SELECTED EXCERPT
The reason each member has been selected for inclusions in the 2014 Louisiana Super Lawyers list in the practice area of Personal Injury is clear – more than 27 years of handling referrals of complex and difficult personal injury cases from lawyers around the world. The firm’s success is rooted in academia, with all firm members having graduated at the top of their law school class and having served as members of or as editors of their Law Reviews. The firm boasts two former Louisiana Supreme Court law clerks, a former U.S. Fifth Circuit Court of Appeals law clerk, an Adjunct Professor of Law, two past Presidents of the Louisiana Association for Justice (LAJ), and both a former Louisiana appellate judge and an esteemed University of Texas Law Professor “of counsel”.

This academic background, combined with dedication, hard work and extensive experience, has led to hundreds of millions of dollars in judgments, settlements and verdicts. The firm’s success has been shared with the extensive number of attorneys around the world who have referred complex personal injury cases to the firm – and who find the firm’s experience and funding assistance invaluable in representing their seriously injured clients.

DATA SECTION
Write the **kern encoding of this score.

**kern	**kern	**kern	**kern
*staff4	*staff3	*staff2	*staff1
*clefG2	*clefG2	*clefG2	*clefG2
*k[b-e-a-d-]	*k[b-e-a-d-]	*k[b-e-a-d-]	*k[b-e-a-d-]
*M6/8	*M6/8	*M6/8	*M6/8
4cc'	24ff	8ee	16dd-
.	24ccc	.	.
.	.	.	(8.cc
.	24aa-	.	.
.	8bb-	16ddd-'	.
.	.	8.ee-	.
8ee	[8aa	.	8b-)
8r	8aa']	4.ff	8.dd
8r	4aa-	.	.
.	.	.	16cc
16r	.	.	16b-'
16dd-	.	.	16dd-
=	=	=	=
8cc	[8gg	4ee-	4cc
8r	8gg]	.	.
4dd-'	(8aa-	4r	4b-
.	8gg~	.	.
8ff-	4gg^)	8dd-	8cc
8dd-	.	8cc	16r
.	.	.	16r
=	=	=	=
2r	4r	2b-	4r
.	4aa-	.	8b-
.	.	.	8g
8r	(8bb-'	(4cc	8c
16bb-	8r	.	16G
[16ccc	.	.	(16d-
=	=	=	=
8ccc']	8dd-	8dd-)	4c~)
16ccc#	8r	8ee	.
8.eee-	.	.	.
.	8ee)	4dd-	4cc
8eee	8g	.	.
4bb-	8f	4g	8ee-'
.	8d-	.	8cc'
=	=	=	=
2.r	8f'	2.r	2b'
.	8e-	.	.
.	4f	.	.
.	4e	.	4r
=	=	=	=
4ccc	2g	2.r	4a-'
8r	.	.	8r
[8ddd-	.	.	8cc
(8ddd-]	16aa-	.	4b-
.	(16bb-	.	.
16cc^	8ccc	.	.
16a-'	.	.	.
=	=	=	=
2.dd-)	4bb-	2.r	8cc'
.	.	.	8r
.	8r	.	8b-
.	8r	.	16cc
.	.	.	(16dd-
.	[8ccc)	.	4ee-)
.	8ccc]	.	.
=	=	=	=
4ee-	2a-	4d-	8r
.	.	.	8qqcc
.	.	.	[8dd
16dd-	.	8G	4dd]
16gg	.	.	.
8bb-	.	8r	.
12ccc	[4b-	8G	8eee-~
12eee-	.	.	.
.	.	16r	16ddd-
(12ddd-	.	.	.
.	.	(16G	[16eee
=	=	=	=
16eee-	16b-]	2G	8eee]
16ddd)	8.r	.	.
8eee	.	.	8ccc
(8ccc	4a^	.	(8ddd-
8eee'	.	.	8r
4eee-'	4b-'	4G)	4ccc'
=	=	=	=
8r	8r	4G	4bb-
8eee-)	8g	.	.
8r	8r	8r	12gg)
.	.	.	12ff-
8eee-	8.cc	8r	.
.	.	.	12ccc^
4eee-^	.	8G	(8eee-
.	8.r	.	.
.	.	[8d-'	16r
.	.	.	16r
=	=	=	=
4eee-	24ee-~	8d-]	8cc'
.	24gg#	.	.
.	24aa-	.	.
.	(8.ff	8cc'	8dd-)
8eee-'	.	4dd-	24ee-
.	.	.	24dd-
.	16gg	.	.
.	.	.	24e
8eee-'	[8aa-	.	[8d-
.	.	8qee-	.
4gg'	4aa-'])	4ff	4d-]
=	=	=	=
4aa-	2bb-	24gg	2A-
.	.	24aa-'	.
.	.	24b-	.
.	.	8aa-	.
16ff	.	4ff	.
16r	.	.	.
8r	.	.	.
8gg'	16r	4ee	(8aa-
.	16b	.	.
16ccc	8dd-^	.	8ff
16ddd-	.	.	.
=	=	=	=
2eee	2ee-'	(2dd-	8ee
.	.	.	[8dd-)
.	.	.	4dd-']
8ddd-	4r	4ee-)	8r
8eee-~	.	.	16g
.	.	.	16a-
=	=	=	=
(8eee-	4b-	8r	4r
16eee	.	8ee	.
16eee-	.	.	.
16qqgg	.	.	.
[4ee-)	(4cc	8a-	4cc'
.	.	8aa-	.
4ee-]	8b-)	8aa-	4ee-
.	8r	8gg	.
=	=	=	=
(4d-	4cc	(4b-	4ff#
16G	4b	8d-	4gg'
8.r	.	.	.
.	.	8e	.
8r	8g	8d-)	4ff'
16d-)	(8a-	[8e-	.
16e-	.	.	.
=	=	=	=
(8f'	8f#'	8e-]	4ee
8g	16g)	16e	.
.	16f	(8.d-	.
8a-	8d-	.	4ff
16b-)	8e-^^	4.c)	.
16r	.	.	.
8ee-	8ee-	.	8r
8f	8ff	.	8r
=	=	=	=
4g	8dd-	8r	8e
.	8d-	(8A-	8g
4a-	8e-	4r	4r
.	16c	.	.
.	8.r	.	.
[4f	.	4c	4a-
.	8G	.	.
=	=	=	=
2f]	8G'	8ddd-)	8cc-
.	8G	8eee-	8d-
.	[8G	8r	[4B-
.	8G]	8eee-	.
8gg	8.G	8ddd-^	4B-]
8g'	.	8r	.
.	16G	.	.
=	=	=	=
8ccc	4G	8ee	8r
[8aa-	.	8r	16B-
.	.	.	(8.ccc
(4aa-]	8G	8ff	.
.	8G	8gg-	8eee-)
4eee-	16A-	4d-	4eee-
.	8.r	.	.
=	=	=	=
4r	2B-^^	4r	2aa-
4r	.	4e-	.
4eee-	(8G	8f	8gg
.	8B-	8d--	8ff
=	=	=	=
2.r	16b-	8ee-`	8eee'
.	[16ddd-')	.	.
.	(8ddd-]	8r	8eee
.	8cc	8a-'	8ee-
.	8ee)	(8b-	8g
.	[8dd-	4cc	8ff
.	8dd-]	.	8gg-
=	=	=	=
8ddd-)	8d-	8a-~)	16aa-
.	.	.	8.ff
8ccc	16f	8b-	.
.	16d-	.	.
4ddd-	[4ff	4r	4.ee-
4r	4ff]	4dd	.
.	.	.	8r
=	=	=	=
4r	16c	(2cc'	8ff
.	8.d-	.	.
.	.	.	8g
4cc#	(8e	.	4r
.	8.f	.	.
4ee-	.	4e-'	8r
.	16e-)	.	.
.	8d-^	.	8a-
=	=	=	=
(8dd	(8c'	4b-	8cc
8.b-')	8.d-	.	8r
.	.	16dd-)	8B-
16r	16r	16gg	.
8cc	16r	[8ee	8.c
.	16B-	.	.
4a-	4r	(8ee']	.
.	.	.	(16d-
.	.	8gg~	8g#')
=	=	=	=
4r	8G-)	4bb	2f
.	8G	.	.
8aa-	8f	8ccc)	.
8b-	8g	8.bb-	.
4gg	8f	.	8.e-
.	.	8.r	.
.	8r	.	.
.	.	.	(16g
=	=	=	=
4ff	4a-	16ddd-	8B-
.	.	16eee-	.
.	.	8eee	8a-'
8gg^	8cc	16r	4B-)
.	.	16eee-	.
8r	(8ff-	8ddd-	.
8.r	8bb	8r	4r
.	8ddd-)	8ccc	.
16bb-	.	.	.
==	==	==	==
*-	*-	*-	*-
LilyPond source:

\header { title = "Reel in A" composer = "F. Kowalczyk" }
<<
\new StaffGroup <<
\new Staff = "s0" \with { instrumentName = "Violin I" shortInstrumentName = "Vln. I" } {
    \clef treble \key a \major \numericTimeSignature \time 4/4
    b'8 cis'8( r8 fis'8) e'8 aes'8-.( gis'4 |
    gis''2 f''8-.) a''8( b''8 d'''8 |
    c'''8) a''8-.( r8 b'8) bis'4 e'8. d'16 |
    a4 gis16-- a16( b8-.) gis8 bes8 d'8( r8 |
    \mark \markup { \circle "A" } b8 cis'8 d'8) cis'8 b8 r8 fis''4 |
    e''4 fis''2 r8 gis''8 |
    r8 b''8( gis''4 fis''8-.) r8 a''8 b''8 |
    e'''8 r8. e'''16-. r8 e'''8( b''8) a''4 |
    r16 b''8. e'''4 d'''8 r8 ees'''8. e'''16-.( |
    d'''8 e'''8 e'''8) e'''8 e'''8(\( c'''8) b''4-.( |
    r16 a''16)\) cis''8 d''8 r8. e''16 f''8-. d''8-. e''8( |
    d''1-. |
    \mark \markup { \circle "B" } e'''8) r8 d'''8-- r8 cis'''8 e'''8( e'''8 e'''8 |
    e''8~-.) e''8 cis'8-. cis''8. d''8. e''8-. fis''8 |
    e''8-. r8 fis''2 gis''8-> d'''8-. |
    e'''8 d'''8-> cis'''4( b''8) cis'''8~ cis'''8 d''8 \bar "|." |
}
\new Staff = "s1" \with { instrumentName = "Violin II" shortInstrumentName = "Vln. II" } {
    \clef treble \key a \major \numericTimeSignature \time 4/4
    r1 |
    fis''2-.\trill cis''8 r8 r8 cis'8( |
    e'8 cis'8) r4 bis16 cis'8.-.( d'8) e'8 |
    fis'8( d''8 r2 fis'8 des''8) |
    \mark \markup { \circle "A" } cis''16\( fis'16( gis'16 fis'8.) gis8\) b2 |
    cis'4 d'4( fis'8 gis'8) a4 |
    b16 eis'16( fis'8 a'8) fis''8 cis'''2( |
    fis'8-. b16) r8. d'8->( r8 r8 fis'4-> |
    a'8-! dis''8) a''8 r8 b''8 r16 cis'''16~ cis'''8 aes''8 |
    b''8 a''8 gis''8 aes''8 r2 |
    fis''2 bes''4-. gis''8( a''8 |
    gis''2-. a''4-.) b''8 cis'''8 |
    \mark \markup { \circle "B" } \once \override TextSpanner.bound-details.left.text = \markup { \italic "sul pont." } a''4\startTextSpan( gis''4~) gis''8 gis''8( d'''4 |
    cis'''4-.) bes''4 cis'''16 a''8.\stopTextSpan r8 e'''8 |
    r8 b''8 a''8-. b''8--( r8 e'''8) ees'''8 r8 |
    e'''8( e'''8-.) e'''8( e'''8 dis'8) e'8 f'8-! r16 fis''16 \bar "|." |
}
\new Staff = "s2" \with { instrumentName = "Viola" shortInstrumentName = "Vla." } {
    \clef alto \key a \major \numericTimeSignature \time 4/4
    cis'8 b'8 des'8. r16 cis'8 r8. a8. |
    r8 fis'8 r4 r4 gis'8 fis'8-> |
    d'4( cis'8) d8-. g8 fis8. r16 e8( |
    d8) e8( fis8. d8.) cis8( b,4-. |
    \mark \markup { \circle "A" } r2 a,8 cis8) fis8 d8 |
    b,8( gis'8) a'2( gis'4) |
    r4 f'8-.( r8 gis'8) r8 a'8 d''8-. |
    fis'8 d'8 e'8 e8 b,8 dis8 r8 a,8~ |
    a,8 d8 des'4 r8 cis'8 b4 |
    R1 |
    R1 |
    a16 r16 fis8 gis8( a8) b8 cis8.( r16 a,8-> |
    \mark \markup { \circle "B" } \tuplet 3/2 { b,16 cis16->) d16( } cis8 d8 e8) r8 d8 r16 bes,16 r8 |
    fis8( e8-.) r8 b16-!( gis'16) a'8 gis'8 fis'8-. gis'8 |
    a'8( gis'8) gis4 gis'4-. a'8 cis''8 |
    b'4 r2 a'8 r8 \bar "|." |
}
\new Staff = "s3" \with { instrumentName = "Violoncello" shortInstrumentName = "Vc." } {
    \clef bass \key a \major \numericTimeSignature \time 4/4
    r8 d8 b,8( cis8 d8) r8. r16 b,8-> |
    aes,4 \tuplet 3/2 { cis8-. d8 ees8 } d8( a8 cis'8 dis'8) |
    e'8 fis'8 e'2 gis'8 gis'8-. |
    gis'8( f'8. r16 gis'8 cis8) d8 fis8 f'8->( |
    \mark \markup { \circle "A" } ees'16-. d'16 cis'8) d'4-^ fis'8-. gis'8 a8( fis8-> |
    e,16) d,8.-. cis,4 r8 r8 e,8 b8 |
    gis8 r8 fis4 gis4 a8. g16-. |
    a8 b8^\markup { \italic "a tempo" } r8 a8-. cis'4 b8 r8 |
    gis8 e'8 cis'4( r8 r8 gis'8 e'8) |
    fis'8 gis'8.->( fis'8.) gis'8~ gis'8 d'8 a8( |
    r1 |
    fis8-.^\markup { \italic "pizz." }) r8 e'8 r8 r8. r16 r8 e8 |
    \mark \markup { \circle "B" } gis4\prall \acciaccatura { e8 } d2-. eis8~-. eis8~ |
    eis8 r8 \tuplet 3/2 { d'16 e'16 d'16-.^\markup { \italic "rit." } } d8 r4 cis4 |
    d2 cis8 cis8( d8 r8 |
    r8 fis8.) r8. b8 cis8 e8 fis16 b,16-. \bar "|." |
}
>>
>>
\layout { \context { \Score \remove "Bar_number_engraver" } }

ACTION ITEM A
Answer these from the firm profile:
(i) For how many years has the firm handled referrals of complex and difficult personal injury cases?
(ii) How many past Presidents of the Louisiana Association for Justice does the firm have?
(iii) What has the firm's academic background, combined with dedication, hard work and extensive experience, led to?
ACTION ITEM B
Write out the firm profile word for word, beginning at the words "This academic background, combined" and stopping after "seriously injured clients.".
Rely only on the firm profile when responding.

WRITTEN RESPONSE A
(i) More than 27 years.
(ii) Two.
(iii) Hundreds of millions of dollars in judgments, settlements and verdicts.

WRITTEN RESPONSE B
This academic background, combined with dedication, hard work and extensive experience, has led to hundreds of millions of dollars in judgments, settlements and verdicts. The firm’s success has been shared with the extensive number of attorneys around the world who have referred complex personal injury cases to the firm – and who find the firm’s experience and funding assistance invaluable in representing their seriously injured clients.